And any sub with serious activity will have power mods submitting applications for take-over so they can commercialize it.

1 comments

I checked into the history:

1. A reddit request was made in 2018 when you were banned. This was manually approved by the admins: https://www.reddit.com/r/redditrequest/comments/8m8cdm/reque...

2. The new mod heavily restricted posts, seemingly for three years. They declined to reply to messages for nine months, until a new Reddit request happened on Jan 3 2021. A comment in that thread said "there hasn't been a new post in ages!", confirming your replacement had locked the place down: https://www.reddit.com/r/redditrequest/comments/kpf083/reque...

3. Sometime between Jan 3 and Jan 19th, the request was approved. Likely closer to the 19th, the day the new mod posted: https://www.reddit.com/r/radioastronomy/comments/l0j6qj/new_...

Sub seems alright now, but after a three year long false start with an inactive mod who locked the place down.

Further, it took up to 16 days to handle the request. For a very small sub. And I've seen reddit requests take much longer.

Now reddit would have to, at a stroke, replace at least 8,000 of their most active subs, all at once, and make sure they don't appoint people who are insane, or draconian, or power hungry, or in it for their own profit, etc.

I don't see this working. You may have some knowledge of /r/radioastronomy in those periods which contradicts what I wrote, but the public record suggests the transition wouldn't bode well for mass replacing every single moderator at once.

92% of reddit is down right now.

I'm pretty sure that Reddit doesn't have enough paid employees to undertake that sort of vetting at the scale required, even if they wanted to. I think they're probably just hoping and praying that this all blows over, that most mods are more addicted to their communities than anything else.

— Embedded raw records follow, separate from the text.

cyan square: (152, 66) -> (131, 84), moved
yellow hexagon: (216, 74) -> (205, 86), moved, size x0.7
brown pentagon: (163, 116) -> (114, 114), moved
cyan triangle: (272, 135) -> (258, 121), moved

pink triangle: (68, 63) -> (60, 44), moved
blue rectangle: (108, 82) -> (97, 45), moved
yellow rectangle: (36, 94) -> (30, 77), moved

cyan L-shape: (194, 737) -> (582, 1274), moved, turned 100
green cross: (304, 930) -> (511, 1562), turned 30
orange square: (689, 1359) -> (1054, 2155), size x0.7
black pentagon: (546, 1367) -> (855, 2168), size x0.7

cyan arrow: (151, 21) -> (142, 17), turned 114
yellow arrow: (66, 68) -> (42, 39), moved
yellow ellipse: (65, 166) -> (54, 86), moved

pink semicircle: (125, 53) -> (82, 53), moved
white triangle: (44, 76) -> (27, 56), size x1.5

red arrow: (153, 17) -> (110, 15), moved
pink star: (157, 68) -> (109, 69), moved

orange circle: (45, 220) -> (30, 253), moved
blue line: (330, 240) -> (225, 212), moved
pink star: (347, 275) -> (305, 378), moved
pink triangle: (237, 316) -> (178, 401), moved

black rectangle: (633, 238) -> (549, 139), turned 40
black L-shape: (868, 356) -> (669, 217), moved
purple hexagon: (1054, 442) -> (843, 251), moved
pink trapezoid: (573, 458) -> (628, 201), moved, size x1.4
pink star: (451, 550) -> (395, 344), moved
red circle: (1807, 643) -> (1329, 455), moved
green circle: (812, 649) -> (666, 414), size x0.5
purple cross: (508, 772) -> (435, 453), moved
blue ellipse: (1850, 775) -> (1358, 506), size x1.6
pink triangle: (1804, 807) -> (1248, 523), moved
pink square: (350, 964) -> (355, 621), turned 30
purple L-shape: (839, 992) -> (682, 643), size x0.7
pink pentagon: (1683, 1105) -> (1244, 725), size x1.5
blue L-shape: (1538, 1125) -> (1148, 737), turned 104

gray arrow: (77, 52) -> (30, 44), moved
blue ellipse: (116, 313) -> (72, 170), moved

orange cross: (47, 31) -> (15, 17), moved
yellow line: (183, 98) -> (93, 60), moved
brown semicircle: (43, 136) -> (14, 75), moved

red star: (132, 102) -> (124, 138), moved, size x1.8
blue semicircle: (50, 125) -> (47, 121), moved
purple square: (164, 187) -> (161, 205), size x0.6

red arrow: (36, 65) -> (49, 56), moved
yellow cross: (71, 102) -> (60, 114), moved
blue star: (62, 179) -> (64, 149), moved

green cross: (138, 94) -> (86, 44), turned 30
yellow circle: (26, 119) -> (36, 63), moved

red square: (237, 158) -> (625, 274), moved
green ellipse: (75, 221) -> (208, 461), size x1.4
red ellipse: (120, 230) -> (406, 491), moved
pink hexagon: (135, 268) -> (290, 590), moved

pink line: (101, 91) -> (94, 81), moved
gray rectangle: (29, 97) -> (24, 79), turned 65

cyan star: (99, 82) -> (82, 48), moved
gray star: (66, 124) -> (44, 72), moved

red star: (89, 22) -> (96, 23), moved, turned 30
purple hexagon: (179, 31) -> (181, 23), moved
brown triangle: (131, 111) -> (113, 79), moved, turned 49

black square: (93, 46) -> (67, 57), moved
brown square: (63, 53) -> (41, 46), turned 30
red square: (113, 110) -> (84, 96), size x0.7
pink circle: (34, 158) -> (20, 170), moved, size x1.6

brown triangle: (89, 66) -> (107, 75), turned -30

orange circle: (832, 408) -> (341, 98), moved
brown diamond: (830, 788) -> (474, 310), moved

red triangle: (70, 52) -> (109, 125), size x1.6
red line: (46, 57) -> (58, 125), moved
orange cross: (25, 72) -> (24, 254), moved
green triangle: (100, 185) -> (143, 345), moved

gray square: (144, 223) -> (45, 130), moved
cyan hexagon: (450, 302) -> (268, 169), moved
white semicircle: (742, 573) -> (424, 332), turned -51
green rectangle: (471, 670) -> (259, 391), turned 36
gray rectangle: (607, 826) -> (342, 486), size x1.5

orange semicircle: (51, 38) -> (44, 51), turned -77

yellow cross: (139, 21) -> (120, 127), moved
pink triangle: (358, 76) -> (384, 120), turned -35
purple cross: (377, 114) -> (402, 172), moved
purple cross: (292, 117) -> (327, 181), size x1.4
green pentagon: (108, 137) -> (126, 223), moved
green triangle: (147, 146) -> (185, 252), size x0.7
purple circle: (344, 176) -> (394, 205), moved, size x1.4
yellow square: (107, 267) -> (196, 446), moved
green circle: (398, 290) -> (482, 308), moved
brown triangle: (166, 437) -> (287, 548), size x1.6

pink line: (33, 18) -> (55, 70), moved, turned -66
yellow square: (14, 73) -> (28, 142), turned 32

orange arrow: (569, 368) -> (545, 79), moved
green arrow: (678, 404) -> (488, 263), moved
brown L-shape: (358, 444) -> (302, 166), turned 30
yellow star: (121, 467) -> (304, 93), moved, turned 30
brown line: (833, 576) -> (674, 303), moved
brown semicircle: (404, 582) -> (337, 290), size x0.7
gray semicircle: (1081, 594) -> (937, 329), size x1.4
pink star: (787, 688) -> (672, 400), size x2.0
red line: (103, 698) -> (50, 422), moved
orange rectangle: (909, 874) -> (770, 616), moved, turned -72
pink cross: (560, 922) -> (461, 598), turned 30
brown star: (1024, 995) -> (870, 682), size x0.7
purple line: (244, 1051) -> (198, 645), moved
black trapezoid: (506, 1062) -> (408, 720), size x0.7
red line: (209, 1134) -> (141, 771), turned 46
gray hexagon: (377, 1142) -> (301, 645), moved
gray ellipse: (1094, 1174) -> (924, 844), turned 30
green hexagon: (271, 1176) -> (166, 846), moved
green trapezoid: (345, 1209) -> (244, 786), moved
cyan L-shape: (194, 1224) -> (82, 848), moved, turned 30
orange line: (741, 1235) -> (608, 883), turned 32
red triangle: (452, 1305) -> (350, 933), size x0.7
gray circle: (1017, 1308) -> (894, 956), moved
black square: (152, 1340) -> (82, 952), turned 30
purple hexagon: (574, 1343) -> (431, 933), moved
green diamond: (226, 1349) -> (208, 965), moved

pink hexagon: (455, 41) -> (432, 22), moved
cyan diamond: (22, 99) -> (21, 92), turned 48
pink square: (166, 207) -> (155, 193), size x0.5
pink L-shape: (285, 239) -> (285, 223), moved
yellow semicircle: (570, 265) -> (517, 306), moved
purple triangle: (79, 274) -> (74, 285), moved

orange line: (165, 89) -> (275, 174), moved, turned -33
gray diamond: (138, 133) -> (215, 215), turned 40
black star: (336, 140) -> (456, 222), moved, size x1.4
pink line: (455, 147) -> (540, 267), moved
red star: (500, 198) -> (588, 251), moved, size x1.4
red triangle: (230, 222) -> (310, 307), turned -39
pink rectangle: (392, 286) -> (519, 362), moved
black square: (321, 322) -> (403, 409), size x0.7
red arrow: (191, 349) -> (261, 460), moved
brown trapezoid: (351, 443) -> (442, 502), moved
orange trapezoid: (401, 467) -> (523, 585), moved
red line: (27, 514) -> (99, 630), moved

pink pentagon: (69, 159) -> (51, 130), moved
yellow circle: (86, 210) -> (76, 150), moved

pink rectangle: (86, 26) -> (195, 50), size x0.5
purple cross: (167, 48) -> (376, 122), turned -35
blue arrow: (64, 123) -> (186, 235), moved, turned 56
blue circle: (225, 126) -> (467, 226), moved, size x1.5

It's a very cynical move, but you've laid out in exquisite detail why it's their ONLY move, other than walking back their policy. While the company as a whole would benefit from that walkback, I think Mr. Huffman himself would probably lose his job.

Yeah they really put themselves in a bind.

A reddit admin just posted this:

> We also want to reiterate that we respect your decisions to do what’s best for your community, and will do what we can to ensure you're safe while doing so. However, we do expect that these decisions have been made through consensus, and not via unilateral action. We ask that you strive to ensure that your moderator team is aligned on community decision-making – regardless of what decisions are being made. If you believe that your community or another community is being subject to decisions made by a sole moderator without buy-in from the broader mod team, you can let us know via the Moderator Code of Conduct form above.

They’re hoping to have some lower level mods who disagree with going private turn to the admins. I doubt it would work but might reopen a few subreddits.